→ Порядок действий:
1) Замените в фрагменте о Кондильяке «Кондильяк» на «философ» и перепишите его часть: начните со слов «Однако и при», остановитесь после слов «на этой дороге.».
2) Продолжите фрагмент о Кондильяке, начав сразу после его последнего предложения.

[Фрагмент источника]

Но, конечно, было бы неверно представлять Кондильяка противником всех и всяческих систем. Напротив, он признает, что системы существуют повсюду, поскольку сама природа создала систему человеческих способностей и потребностей. Наши мнения непременно образуют системы, и такие системы можно найти даже у первобытных народов. Всякая правильно трактуемая наука, говорит он, представляет собой хорошо построенную систему. Системы создаются сами собой даже в тех случаях, когда люди мало задумываются над выбором принципов – ведь дурные системы создаются точно так же, как и хорошие. Систему трудно понять, если для ее объяснения выбирают синтез, но если берутся за анализ, систему легко и построить, и понять.
Однако и при таком незамутненном взгляде, уверен Кондильяк, не стоит рассчитывать на то, что отныне философия будет размеренно шагать, открывая на своем пути лишь истины. Вовсе нет, ошибки неизбежны, а истины лишь изредка встречаются на этой дороге.
Несомненно, мы очень далеки от такой просвещенной эпохи, которая могла бы гарантировать от заблуждений все будущие поколения; такого положения мы, вероятно, никогда не достигнем; с каждым веком мы будем приближаться к нему, но оно постоянно будет ускользать от нас. Время представляет собой как бы обширное ристалище, открывающееся перед философами. Истины, посеянные там и сям, тонут в массе заблуждений, заполняющих все пространство этого ристалища. Века сменяют друг друга, заблуждения накопляются; большая часть истин ускользает из рук тех, кто пытается ими овладеть, а атлеты оспаривают друг у друга призы, раздаваемые каким-то слепым зрителем[473]
.Просвещение в глазах Кондильяка – отнюдь не самая просвещенная эпоха. Напротив, оно очень далеко отстоит от просвещенной эпохи, само наступление которой проблематично. Он вновь актуализирует античное представление о философии как о пространстве, где состязаются претенденты на обладание истиной – философы. Образ, казалось бы, не очень вяжется со всем, что мы знаем о Просвещении. И тем не менее, ничто не обязывает философов той эпохи мыслить в соответствии с представлениями, тиражируемыми современными учебниками.

[/Фрагмент источника]
[Данные упражнения]

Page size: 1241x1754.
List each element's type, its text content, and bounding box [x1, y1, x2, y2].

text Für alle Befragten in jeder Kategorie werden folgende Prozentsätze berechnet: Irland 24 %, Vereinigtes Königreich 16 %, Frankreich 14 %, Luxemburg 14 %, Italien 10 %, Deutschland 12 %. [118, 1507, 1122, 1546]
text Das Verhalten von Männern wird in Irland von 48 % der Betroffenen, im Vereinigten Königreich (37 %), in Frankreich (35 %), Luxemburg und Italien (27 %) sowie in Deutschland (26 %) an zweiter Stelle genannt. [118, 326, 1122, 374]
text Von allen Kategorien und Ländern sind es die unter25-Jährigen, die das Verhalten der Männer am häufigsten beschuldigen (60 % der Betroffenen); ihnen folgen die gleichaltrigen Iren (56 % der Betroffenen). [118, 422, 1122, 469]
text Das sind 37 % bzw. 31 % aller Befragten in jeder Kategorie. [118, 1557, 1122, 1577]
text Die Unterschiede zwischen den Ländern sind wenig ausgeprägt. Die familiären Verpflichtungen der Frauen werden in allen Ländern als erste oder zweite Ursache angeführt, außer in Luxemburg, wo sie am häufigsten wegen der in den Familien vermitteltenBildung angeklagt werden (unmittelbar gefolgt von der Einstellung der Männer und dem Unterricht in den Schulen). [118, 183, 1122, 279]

[/Данные упражнения]

→ Решённые задачи:
1)
Однако и при таком незамутненном взгляде, уверен философ, не стоит рассчитывать на то, что отныне философия будет размеренно шагать, открывая на своем пути лишь истины. Вовсе нет, ошибки неизбежны, а истины лишь изредка встречаются на этой дороге.

2)
Клод Адриан Гельвеций (1715–1771), сын придворного врача, обучавшийся в иезуитском коллеже, был человеком весьма состоятельным (королева Мария Лещинская из чувства благодарности к его отцу предоставила ему должность генерального откупщика, дававшую годовую ренту в 300 000 ливров). Однако, занимаясь финансовыми вопросами, он живо интересовался философией и литературой. Смолоду познакомившись с сочинениями Монтеня, Лабрюйера и Ларошфуко, определяющее влияние он испытал со стороны Джона Локка. Другим мыслителем, ставшим для него ориентиром, был Фонтенель, с которым он был лично знаком. Четыре месяца в году Гельвеций проводил в Париже, по средам устраивая приемы, на которых присутствовали идеологи Просвещения. Кроме того, он переписывался со стариком Вольтером, благосклонно смотревшим на его юношеские опыты. И наконец, разъезжая по провинции по долгу службы, Гельвеций не раз гостил у Монтескьё, работавшим в то время над «Духом законов». Три великие фигуры – Локк, Фонтенель, Монтескьё – стали для него высшими авторитетами, однако их философию он переосмыслил на свой собственный лад.
Свой главный опубликованный прижизненно труд – грандиозный трактат «Об уме» – Гельвеций опубликовал в 1758 г. Иезуиты и янсенисты обрушили на нее такой шквал критики, что Гельвеций подумывал бежать из Франции, однако поддался на уговоры своей семьи и публично отрекся от своего сочинения. Сорбонна выдвинула против трактата более сотни обвинений, 1 сентября того же года книга была осуждена, парижский архиепископ Кристоф де Бомон предал ее анафеме, которую утвердил папа Климент XIII. И наконец, по приговору Парижского парламента палач публично сжег книгу вместе с «Естественной религией Вольтера».